- **Task**
Reproduce verbatim the lines of the material between the line containing "Was ist meine IP?" and the line containing "track record peleándote", both included, and write out nothing else.

= = = = = = =

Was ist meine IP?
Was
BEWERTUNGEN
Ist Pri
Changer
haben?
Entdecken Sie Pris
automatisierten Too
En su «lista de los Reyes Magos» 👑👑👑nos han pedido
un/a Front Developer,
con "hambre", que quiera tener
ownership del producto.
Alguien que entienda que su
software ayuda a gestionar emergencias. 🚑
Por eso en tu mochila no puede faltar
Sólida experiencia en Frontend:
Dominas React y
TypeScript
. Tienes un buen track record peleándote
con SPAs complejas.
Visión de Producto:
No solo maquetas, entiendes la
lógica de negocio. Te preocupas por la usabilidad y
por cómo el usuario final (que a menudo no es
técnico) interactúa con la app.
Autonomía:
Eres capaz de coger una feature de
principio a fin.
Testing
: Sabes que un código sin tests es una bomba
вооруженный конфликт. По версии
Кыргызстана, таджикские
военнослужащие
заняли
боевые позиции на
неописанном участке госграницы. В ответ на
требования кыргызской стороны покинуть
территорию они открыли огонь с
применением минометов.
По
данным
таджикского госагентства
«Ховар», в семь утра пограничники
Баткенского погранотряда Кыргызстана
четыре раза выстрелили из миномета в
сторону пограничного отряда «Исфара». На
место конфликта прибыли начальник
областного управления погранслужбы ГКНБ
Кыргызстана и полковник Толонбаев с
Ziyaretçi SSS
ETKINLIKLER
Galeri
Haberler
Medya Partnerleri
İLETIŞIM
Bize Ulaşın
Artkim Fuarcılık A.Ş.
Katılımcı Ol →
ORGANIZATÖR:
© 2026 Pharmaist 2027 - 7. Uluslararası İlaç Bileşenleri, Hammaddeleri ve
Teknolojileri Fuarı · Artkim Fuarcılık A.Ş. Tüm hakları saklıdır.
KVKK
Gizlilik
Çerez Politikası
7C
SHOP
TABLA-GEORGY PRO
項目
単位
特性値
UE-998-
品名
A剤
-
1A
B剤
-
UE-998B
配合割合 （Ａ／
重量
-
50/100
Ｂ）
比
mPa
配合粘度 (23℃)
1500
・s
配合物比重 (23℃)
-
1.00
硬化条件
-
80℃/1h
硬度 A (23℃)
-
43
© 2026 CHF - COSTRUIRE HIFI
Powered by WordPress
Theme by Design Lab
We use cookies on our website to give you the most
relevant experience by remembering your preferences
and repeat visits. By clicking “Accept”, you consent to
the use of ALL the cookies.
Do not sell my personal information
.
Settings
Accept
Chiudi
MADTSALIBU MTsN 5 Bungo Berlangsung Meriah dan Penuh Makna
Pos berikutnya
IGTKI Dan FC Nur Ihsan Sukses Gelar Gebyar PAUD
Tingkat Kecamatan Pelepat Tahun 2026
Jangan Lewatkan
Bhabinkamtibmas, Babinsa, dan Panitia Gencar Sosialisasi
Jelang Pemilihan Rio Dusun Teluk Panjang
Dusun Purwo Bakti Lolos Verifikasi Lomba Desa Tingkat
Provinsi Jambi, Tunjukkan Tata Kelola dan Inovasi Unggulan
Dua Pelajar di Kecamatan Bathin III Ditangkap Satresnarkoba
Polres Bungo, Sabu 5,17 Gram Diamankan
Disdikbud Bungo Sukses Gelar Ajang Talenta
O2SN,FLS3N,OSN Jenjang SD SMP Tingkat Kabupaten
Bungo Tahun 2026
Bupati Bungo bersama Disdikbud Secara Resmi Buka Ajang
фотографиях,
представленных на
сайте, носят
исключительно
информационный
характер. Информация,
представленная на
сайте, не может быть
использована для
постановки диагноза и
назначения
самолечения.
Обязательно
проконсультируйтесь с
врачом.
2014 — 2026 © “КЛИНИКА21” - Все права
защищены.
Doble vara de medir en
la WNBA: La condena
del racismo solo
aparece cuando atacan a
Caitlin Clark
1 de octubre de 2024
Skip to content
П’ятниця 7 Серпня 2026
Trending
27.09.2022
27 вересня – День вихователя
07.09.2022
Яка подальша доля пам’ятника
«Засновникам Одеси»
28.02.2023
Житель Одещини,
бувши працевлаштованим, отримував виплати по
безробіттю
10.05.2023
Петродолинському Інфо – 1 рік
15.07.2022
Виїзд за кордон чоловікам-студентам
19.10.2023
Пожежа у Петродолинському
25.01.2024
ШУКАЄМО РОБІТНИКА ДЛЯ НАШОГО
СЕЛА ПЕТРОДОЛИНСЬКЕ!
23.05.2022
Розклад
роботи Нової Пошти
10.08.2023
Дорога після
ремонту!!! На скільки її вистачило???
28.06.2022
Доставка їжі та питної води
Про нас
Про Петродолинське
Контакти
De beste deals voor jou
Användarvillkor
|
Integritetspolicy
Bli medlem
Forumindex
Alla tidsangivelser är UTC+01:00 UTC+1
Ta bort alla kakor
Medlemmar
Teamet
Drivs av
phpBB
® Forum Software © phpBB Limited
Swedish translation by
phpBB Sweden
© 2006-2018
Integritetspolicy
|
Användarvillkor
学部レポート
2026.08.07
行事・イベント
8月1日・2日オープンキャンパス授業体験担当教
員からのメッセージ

= = = = = = =

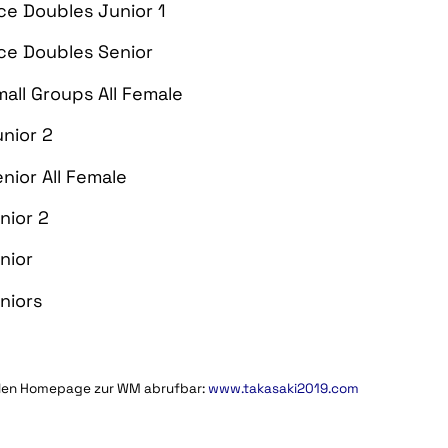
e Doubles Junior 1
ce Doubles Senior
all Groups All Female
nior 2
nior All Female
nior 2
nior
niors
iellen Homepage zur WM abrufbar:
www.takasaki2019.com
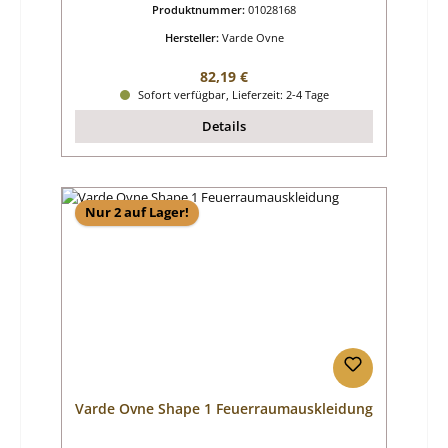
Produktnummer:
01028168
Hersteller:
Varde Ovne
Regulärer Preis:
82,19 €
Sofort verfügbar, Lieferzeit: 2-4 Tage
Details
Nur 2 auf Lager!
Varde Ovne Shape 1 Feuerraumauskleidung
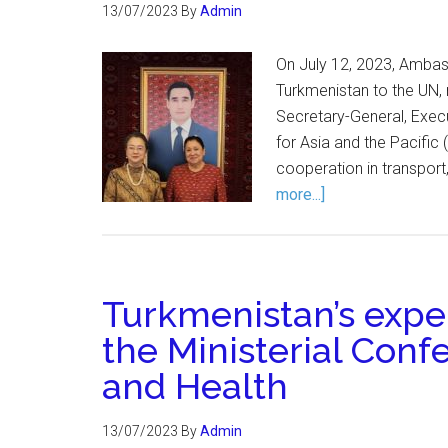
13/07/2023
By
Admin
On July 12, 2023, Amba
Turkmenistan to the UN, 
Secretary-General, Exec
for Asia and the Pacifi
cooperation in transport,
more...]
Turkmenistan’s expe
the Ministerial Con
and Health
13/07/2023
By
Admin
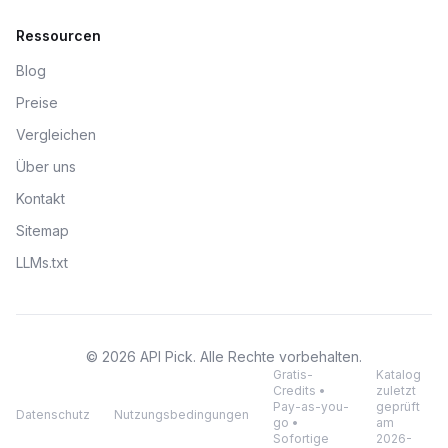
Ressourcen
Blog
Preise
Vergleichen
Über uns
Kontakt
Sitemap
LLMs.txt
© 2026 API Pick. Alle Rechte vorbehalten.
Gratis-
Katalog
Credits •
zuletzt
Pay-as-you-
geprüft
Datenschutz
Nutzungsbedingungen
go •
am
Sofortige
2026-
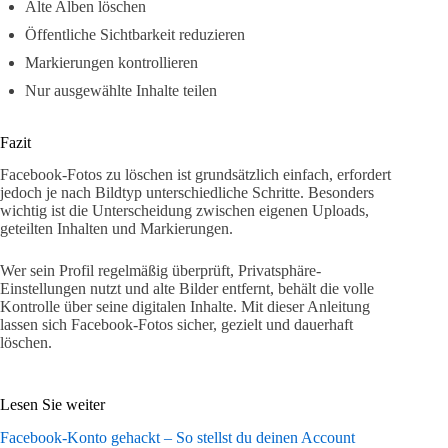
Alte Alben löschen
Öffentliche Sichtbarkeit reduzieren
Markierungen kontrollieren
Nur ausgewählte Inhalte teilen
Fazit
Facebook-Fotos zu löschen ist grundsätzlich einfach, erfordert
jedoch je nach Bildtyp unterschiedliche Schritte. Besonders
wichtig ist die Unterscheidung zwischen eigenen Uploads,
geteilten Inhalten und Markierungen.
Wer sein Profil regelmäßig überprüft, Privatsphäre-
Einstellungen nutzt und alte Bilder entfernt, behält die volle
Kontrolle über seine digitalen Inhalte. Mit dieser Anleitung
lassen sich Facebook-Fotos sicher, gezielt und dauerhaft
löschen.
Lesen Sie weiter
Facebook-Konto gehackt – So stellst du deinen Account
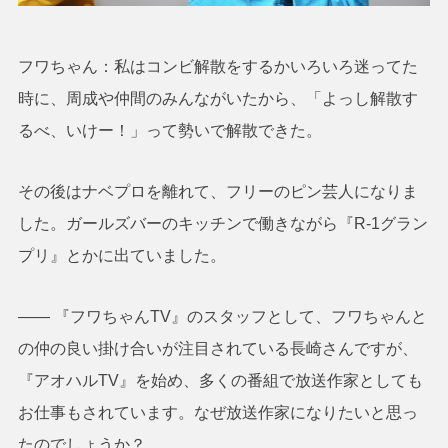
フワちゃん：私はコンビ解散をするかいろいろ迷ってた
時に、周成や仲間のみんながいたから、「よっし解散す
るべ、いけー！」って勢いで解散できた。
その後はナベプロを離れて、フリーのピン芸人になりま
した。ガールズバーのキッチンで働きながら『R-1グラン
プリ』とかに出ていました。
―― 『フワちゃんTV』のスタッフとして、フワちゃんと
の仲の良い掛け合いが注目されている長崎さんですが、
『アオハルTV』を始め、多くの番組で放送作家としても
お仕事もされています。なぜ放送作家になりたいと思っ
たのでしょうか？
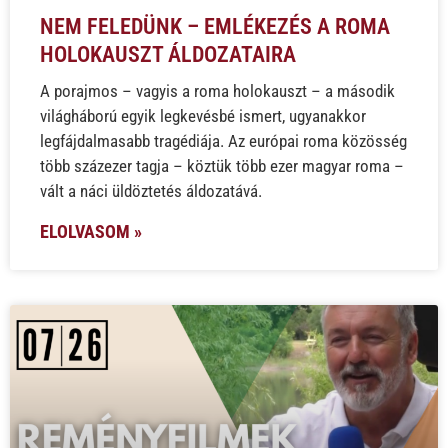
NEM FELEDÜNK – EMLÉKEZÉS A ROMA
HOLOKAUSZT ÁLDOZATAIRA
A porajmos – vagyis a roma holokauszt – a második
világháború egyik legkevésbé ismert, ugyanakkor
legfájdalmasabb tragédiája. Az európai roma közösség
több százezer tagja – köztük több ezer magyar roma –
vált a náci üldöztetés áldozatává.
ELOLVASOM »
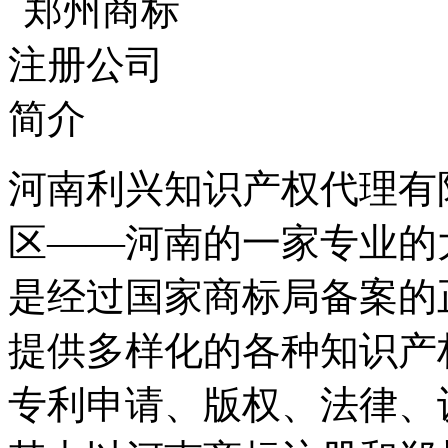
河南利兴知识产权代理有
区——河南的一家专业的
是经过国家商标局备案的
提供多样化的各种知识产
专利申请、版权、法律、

= = = = = = =

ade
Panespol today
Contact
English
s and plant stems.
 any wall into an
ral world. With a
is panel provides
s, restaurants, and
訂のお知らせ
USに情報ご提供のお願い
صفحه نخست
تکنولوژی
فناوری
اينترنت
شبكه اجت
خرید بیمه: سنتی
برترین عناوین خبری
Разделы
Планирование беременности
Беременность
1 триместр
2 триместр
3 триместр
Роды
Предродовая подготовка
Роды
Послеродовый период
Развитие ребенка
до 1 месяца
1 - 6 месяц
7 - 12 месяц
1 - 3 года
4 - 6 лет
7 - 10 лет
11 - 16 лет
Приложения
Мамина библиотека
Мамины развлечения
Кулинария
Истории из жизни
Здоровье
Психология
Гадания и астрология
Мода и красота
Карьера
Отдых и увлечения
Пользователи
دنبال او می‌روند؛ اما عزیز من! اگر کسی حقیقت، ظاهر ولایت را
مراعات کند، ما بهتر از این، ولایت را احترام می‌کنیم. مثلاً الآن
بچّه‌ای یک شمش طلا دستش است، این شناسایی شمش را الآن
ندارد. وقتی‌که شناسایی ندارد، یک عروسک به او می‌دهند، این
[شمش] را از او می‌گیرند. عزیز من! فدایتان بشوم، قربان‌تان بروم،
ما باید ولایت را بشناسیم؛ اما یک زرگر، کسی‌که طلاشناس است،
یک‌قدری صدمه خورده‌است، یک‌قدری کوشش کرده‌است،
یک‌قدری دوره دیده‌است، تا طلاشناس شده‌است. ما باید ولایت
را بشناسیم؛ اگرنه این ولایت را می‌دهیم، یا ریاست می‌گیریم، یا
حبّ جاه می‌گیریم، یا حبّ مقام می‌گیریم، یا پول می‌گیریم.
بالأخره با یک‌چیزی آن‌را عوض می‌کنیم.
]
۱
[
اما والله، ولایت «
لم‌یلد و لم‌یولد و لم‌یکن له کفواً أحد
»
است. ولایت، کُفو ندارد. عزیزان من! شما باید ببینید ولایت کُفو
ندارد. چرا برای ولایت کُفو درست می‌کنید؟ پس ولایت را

= = = = = = =

- **Answer to this exercise**
Was ist meine IP?
Was
BEWERTUNGEN
Ist Pri
Changer
haben?
Entdecken Sie Pris
automatisierten Too
En su «lista de los Reyes Magos» 👑👑👑nos han pedido
un/a Front Developer,
con "hambre", que quiera tener
ownership del producto.
Alguien que entienda que su
software ayuda a gestionar emergencias. 🚑
Por eso en tu mochila no puede faltar
Sólida experiencia en Frontend:
Dominas React y
TypeScript
. Tienes un buen track record peleándote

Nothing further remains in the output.